Stock in Fairway Group Holdings was down by nearly 10% Friday, after the retailer reported a wider than expected quarterly loss and suspended financial guidance as a rebuilding commences under new CEO Jack Murphy.
Murphy, who was appointed to his role in September, in his first remarks to the financial community late Thursday said it was too early on to remark on specific strategies but intended to craft “very detailed marketing and merchandising plans” focused on improving same-store sales and enhancing processes for the New York-based specialty retailer. “There's a lot of work to do here at Fairway, but there's also a tremendous amount of opportunity,” Murphy said. He did not take questions from analysts.

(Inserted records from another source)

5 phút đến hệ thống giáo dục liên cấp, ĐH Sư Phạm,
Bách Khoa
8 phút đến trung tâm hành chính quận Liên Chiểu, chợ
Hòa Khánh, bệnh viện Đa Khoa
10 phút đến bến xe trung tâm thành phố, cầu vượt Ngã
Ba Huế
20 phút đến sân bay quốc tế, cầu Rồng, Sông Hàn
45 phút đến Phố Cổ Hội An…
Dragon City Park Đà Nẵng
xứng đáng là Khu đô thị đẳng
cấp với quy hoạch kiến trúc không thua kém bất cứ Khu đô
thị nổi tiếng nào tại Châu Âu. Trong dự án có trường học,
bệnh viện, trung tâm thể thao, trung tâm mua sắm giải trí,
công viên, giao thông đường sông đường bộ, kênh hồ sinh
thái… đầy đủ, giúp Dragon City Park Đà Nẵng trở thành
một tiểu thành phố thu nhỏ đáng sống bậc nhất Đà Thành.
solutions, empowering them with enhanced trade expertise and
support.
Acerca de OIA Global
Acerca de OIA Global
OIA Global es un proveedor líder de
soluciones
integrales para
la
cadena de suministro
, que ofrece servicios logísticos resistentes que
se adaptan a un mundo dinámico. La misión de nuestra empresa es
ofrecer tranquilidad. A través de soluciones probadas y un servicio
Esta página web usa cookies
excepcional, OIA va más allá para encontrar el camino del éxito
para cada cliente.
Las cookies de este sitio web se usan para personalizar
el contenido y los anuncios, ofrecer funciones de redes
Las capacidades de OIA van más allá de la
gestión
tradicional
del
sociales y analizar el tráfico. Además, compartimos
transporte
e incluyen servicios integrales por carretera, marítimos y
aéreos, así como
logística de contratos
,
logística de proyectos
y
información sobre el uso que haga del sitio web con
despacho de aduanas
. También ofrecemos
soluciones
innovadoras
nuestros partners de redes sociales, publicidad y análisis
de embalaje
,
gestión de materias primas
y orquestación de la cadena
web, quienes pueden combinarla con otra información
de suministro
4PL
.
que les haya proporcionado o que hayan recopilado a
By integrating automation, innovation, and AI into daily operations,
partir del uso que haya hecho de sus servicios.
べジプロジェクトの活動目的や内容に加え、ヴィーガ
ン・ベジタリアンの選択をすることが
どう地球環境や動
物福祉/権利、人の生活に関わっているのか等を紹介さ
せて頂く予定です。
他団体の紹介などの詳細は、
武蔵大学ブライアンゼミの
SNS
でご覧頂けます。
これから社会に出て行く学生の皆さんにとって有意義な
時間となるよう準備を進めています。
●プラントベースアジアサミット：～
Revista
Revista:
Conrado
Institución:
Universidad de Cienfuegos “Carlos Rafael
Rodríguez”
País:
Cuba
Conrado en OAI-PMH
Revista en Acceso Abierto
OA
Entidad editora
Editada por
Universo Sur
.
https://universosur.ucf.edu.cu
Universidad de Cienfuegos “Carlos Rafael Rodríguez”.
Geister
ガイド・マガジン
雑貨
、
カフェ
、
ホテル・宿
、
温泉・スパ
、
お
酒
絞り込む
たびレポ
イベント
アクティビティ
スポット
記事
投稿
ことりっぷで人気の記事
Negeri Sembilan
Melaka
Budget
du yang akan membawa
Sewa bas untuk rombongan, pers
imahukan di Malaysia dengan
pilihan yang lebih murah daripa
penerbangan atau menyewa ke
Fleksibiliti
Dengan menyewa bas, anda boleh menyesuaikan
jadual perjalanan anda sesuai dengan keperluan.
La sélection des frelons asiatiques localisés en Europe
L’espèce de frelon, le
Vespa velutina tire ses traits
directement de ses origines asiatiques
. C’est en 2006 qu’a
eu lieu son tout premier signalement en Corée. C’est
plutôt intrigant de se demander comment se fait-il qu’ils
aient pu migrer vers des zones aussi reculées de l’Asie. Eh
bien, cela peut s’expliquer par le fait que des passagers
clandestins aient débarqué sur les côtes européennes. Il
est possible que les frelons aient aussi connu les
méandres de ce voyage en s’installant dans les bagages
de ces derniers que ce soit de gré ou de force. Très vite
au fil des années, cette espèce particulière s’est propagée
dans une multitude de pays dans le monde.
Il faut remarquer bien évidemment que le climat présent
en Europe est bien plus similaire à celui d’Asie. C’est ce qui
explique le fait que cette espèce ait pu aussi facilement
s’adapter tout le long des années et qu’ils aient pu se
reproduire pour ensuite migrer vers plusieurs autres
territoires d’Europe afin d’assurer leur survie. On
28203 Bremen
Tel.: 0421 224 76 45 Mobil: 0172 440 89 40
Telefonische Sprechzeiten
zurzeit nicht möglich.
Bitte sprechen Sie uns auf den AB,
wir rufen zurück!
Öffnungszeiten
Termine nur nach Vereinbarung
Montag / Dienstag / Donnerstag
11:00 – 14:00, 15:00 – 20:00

As reported previously, Fairway’s sales in the second quarter improved by 5.9%, but comps were down by 3.9% as a result of new competition — in particular a Brooklyn Whole Foods store affecting sales at Fairway’s Red Hook store — and losses mounted to $17.2 million as a result of price investments, inflation that was not passed along to shoppers, and increased shrink. Earnings and revenue were below analyst predictions.
Ed Arditte, co-president and CFO, said, “We're actively reviewing all operational activities in the company and we believe that halting guidance is the appropriate action for us at this point.”
Fairway stock closed Friday at $2.46 per share, down by 9.56%, its lowest close since it began trading in April 2013.